(EXERCISE TEXT):
################

"I want to see what’s on the other side of the hill–then what’s beyond that." –EMMA ‘GRANDMA’ GATEWOOD, at age 67 first woman to thru-hike the Appalachian Trail (1955), 1887—1973

Wednesday, February 24, 2010

Chinnabee Silent Trail


TALUS ON CHINNABEE SILENT TRAIL

I have finally recovered enough to check in here and give a few details about my latest adventure. Ok, so the truth is that it's been more of a case of the lazies, than a need to recover.

Feb 10, 2010 - I arrived at the park a little after noontime, and by the time I checked into the lodge, got my gear together and studied the trail map, it was already early afternoon. One of my requirements in reaching the state high points is that the hike cannot be the easiest route to the top. Many of the states highest peaks have been turned into attractions that the general public can take advantage of by accessing the area by vehicle. Mounts Washington, Greylock, Brasstown Bald, Clingmans Dome, all have roads that lead to, or nearly to the summit. In my mind, to go this route and claim it as an ascent of the mountain is akin to cheating. I want each summit to require more effort than a drive and a walk on a paved path to the top.

With this in mind, I decided the best way to "work" for the summit would be to travel south down Hwy 281 to where the Chinnabee Silent Trail crosses the road, and access the Pinhoti Trail via the Chinnabee Silent Trail, then hike north.

The Chinnabee Silent Trail proved to be a difficult, but beautiful climb, with the last 1/2 traveling through a very rocky, talus strewn landscape. By the time I reached the Pinhoti Trail ( 1 hr 17 mins), it was obvious that the trip to Cheaha Mountain, plus the return, could not be accomplished by dark. I thought about continuing the hike, sleeping in the lodge, then hiking back to the car in the morning. However, posts on the web about cars left overnight being vandalized in this area made me decide against that.

################

(RAW DATA):
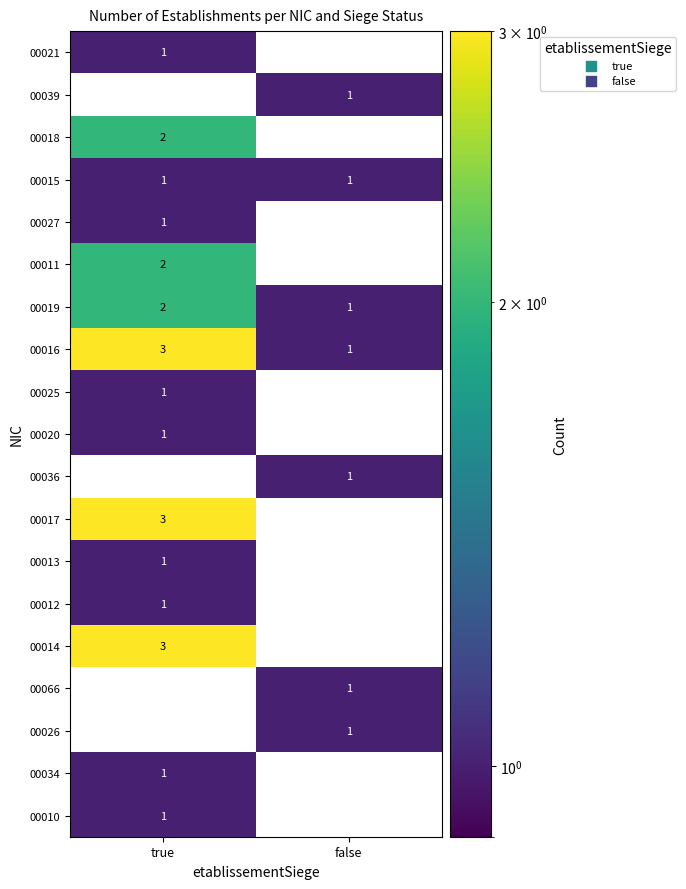

What is the sum of the 00017 values at false and true?

3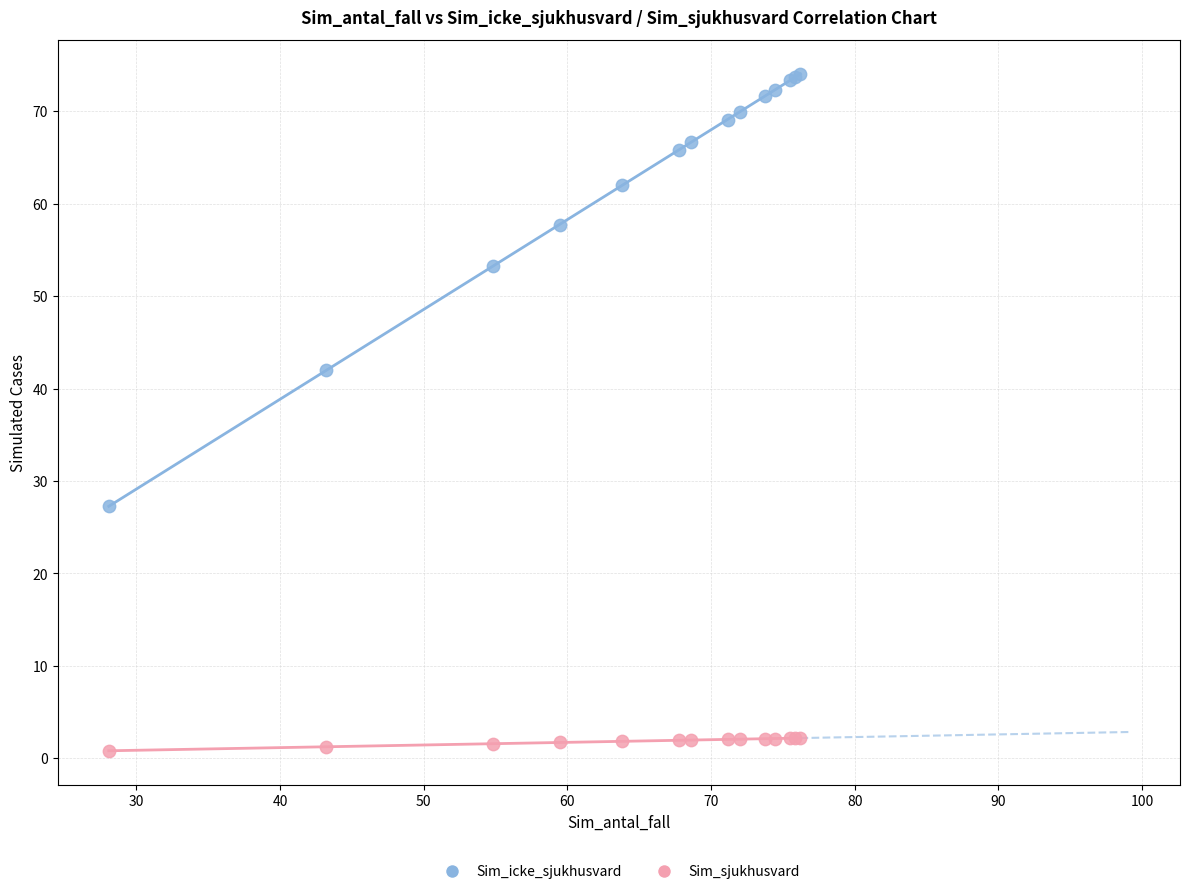

Which series reaches the maximum Y coordinate?

Sim_icke_sjukhusvard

################

(WHAT TO DO):
• A. Answer these questions about the Chinnabee Silent Trail post:
(i) At what time of day did the writer arrive at the park?
(ii) Which highway did the writer travel south on to reach the trail crossing?
(iii) How long did it take the writer to reach the Pinhoti Trail?
• B. Edit the part of the Chinnabee Silent Trail post that opens with the words containing "With this in" and closes with "decide against that.", changing "vandalized" to "broken into".
• C. Resume the Chinnabee Silent Trail post from the point where it stops.
The listing has no connection to the Chinnabee Silent Trail post.

(ANSWERS GIVEN):
• A.
(i) A little after noontime
(ii) Hwy 281
(iii) 1 hr 17 mins

• B.
With this in mind, I decided the best way to "work" for the summit would be to travel south down Hwy 281 to where the Chinnabee Silent Trail crosses the road, and access the Pinhoti Trail via the Chinnabee Silent Trail, then hike north.

The Chinnabee Silent Trail proved to be a difficult, but beautiful climb, with the last 1/2 traveling through a very rocky, talus strewn landscape. By the time I reached the Pinhoti Trail ( 1 hr 17 mins), it was obvious that the trip to Cheaha Mountain, plus the return, could not be accomplished by dark. I thought about continuing the hike, sleeping in the lodge, then hiking back to the car in the morning. However, posts on the web about cars left overnight being broken into in this area made me decide against that.

• C.
I walked north on Pinhoti for a while, then back to the trail intersection where I hiked east on the Odum Scout Trail for about 20 minutes out and back. I was hoping for a scenic overlook to the southeast, with no luck. Obviously, I didn't travel far enough as I have since read that there are some spectacular views from this trail. Eventually I retraced my steps to the car and drove back north to the lodge and enjoyed the sunset from the deck of the empty restaurant. The wind was whipping and added an extra chill to the already frigid air.

After snapping a few photos, I retreated to the warmth of my room, thankful that I wasn't going to weather the cold wind all night in a tent. I dined on a banana, some wheat thins and roasted peanuts while studying the park maps and began plotting my route up to the Cheaha summit for the next morning.

SUNSET LOOKING SW FROM CHEAHA MOUNTAIN

Wednesday, February 10, 2010

Cheaha Mountain, here I come!

I'm headed to Cheaha Mountain (AL) to check off state high peak number seven. I have previously bagged New Hampshire (Mount Washington), Vermont (Mount Mansfield), Massachusetts (Mount Greylock), Connecticut (Bear Mountain), Georgia (Brasstown Bald), and Tennessee (Clingmans Dome).

After Alabama, I still have NC, SC, VA, KY, WV, MD, PA, NJ, NY, & ME to go on my quest to hike the highest peaks in every state that includes part of the Appalachian Mountain Range.

Following a day or so of hiking, it's off to Mobile, AL for some Mardi Gras parades and some Moon Pie catching. I also hope to add at least 10 birds to my list on this trip. I'll report soon!

Sunday, February 7, 2010

Benton MacKaye and Duncan Ridge Trails


After a day of on and off sleet and snow flurries, the curtain of clouds peeled back far enough to see the ridge tops near Brasstown Bald. The higher elevations definitely had snow and the trees were coated with rime. A good hike before the Superbowl was exactly what I needed before settling into three plus hours of football and commercials.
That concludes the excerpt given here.